Pendant le développement. Je me suis vite rendu compte que cette photo pouvait être importante. Au début, les éditeurs m’ont demandé pourquoi la fille était nue, car cela aurait pu poser des problèmes lors de la publication aux États-Unis. Un peu plus tard, le chef du bureau de l’AP vient me voir, regarde la photo et me demande pourquoi elle n’avait pas encore été envoyée. Il me dit qu’il faut l’envoyer immédiatement. Le lendemain, les premières réactions sont arrivées et les félicitations n’ont pas manqué. Je suis cependant resté sans voix lorsque le président américain Richard Nixon a commencé à douter de l’authenticité de la photo.

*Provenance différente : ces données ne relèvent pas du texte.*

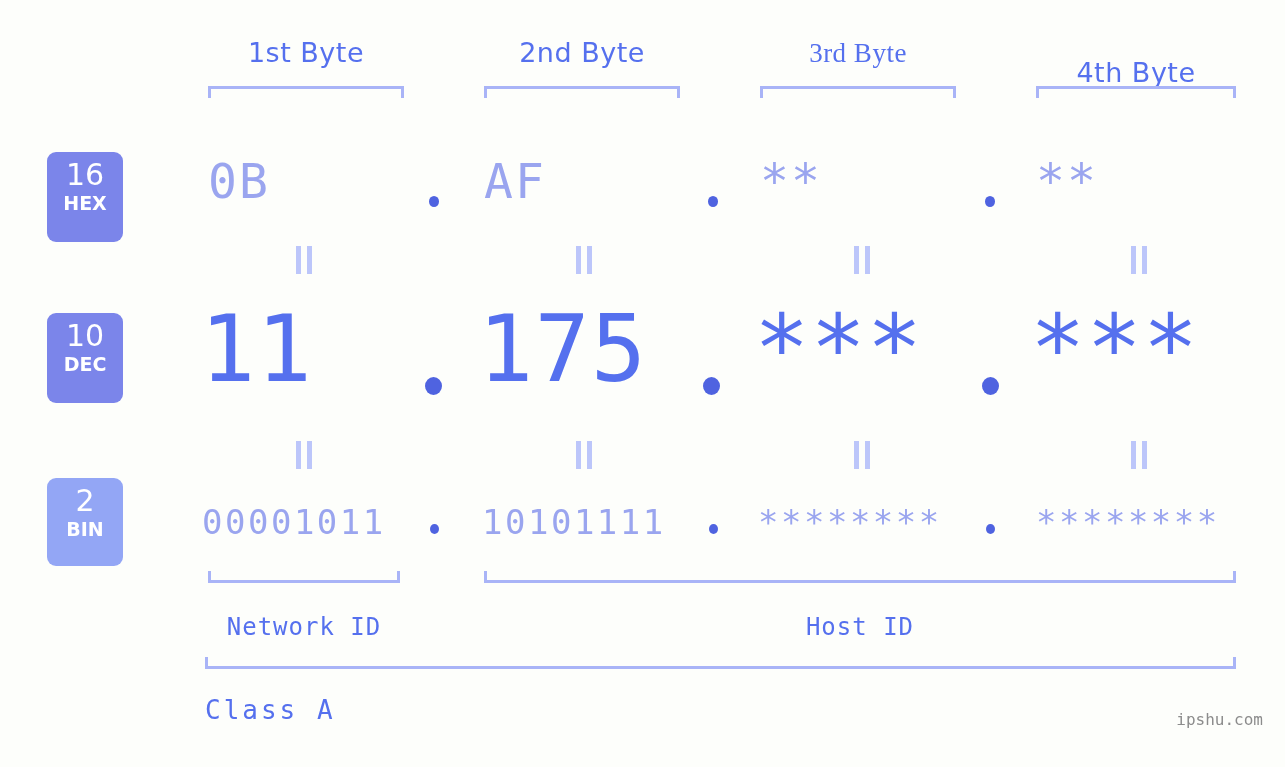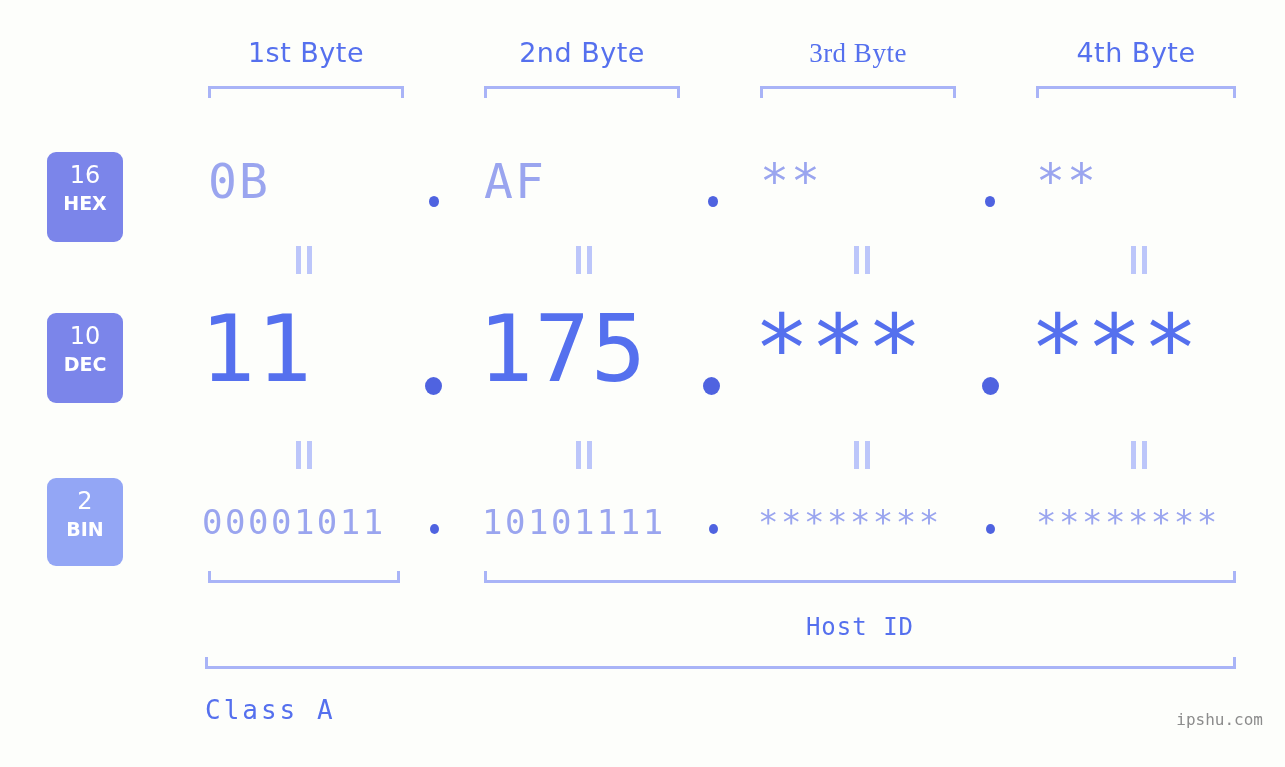"4th Byte" div.byte-label { margin-top: none -> 20px }
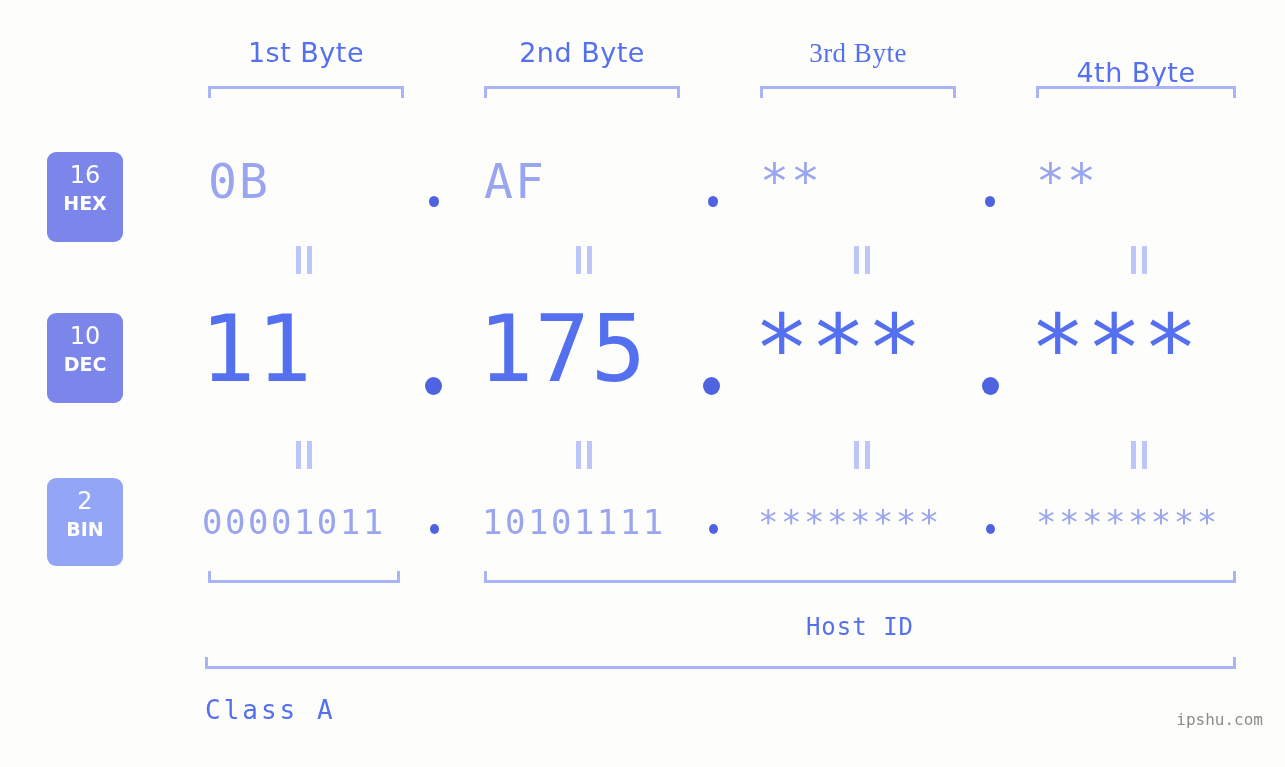"16" .badge .num { font-size: 24px -> 30px }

La photo s’appelle officiellement «La terreur de la guerre» (The terror of war). Elle a été élue photo de presse de l’année et vous avez reçu le prix Pulitzer. N’avez-vous jamais regretté cette publication?
Non, et les prix n’étaient pas la chose la plus importante. Si elle n’avait pas été publiée, cette petite fille serait morte. Lorsque la photo a fait la une des journaux du monde entier, des dizaines de médecins ont proposé leur aide gratuite pour soigner ses brûlures. Cette publication a contribué à sauver la vie de Phan Thi Kim Phuc.
Êtes-vous toujours en contact avec elle aujourd’hui?
Bien sûr. Nous nous écrivons régulièrement et nous nous rendons visite de temps à autre. Elle est aujourd’hui envoyée spéciale des Nations unies et vit avec sa famille au Canada.
Quand considérez-vous qu’une photo est une bonne photo?
Quand elle raconte une histoire qui me captive, même si ce n’est que pour un instant (il montre une photo sur son téléphone d’un couple d’amoureux qu’il a pris à un arrêt de bus à Olten). En dehors de la guerre, la vie est aussi heureusement remplie de choses merveilleuses.
Quels conseils donneriez-vous aux jeunes photographes pour leur carrière?
Sortez autant que possible, gardez les yeux ouverts et tirez. Et ne perdez jamais votre curiosité. Il n’y a pas deux jours pareils.
Aujourd’hui, dimanche, le film «From Hell to Hollywood» sur la vie de Nick Út sera projeté au cinéma Capitol d’Olten, à 12h00 (version originale en anglais).